··· Material for this exercise ···
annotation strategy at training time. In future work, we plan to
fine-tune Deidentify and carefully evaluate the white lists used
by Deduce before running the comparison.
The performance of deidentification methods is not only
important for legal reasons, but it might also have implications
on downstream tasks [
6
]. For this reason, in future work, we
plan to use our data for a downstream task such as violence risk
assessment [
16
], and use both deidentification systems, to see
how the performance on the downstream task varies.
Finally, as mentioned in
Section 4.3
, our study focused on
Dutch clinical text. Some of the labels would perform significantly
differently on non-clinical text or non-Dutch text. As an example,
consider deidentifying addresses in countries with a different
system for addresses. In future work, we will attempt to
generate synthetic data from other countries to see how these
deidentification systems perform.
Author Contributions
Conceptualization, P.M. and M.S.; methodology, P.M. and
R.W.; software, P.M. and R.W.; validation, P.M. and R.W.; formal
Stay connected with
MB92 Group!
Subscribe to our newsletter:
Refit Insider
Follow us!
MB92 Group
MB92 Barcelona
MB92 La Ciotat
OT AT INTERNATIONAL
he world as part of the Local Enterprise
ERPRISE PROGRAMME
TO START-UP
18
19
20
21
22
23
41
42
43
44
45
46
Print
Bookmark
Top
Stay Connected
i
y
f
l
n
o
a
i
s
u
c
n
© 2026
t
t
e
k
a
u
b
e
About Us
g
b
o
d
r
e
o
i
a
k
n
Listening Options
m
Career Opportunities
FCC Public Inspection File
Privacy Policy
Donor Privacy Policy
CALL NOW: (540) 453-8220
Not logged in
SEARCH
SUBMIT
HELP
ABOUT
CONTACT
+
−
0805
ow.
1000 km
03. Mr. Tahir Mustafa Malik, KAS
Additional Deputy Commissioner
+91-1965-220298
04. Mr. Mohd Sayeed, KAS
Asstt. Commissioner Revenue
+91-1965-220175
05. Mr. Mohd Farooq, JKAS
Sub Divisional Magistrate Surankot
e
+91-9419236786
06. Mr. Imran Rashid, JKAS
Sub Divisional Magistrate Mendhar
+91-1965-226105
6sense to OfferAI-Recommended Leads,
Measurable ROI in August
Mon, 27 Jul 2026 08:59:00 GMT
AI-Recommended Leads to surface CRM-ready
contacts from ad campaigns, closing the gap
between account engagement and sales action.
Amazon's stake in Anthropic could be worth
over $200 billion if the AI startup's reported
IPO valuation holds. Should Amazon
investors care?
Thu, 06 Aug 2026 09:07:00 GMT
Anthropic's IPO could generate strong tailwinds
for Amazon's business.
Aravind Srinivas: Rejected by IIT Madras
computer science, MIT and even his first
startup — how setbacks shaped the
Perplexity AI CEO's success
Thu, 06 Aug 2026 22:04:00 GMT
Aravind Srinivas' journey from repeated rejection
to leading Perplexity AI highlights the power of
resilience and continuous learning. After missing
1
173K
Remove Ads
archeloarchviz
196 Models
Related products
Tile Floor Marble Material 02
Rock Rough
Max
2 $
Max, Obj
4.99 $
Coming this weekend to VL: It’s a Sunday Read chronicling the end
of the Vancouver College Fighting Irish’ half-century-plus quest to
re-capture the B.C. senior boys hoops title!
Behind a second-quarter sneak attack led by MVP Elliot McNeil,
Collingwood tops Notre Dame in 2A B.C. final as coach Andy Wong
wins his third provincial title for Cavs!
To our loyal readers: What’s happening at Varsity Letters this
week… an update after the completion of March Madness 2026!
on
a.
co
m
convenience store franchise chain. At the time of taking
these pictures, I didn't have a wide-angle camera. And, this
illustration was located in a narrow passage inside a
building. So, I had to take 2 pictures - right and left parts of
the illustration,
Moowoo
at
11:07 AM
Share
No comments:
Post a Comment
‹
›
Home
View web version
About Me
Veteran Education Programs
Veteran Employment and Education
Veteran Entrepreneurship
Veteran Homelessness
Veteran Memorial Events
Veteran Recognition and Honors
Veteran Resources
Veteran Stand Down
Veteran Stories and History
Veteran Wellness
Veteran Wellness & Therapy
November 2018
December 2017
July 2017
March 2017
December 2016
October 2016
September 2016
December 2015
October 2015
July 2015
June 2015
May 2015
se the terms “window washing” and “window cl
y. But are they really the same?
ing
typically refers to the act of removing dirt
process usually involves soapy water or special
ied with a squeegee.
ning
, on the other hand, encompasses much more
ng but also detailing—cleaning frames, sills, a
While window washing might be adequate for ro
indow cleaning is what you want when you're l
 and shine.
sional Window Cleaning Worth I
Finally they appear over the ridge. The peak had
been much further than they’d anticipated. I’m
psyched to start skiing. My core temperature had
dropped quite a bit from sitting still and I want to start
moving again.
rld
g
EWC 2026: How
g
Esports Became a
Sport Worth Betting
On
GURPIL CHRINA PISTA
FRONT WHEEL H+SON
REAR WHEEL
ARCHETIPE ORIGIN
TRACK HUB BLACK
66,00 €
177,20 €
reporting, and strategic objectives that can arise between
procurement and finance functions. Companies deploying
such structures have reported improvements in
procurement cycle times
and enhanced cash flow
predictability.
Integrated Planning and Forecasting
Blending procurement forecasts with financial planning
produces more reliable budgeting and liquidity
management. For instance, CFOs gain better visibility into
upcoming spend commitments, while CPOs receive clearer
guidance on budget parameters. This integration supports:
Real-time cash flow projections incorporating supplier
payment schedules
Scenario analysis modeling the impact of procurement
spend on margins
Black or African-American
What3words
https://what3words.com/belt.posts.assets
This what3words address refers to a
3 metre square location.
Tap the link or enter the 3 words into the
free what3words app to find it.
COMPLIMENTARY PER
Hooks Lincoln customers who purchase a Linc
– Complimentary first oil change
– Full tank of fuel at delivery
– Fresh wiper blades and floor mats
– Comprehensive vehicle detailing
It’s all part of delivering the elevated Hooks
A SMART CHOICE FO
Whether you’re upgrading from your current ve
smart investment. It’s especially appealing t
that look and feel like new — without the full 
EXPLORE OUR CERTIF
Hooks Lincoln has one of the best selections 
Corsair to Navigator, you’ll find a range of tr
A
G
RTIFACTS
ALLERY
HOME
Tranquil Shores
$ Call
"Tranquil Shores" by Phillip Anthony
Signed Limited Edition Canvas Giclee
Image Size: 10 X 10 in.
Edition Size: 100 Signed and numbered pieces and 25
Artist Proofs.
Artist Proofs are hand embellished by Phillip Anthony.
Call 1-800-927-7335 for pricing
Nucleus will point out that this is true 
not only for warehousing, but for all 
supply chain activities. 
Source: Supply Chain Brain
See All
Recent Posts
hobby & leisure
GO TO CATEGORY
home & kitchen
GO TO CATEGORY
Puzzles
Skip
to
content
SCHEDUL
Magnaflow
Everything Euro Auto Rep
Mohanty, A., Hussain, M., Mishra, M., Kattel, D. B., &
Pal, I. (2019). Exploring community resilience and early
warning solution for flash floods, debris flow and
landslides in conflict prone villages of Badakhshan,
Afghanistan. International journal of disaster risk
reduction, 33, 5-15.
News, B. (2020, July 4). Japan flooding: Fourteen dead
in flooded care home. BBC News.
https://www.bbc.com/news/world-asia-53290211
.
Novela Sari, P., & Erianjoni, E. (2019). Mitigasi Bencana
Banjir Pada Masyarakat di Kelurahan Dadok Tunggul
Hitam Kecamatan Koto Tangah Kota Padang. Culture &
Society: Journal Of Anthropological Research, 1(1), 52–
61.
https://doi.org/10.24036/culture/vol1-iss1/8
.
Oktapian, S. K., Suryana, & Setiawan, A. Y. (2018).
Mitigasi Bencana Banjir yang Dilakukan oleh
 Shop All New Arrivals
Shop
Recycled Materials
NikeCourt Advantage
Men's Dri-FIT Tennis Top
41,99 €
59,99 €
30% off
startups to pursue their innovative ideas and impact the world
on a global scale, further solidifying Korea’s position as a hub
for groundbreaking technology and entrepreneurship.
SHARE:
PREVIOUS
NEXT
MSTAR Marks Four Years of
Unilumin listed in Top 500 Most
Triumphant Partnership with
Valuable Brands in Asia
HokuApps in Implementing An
···
Task details » Copy the lines of the records verbatim, from the beginning of the records through the line containing "Section 4.3", inclusive.

Solution to this task »
annotation strategy at training time. In future work, we plan to
fine-tune Deidentify and carefully evaluate the white lists used
by Deduce before running the comparison.
The performance of deidentification methods is not only
important for legal reasons, but it might also have implications
on downstream tasks [
6
]. For this reason, in future work, we
plan to use our data for a downstream task such as violence risk
assessment [
16
], and use both deidentification systems, to see
how the performance on the downstream task varies.
Finally, as mentioned in
Section 4.3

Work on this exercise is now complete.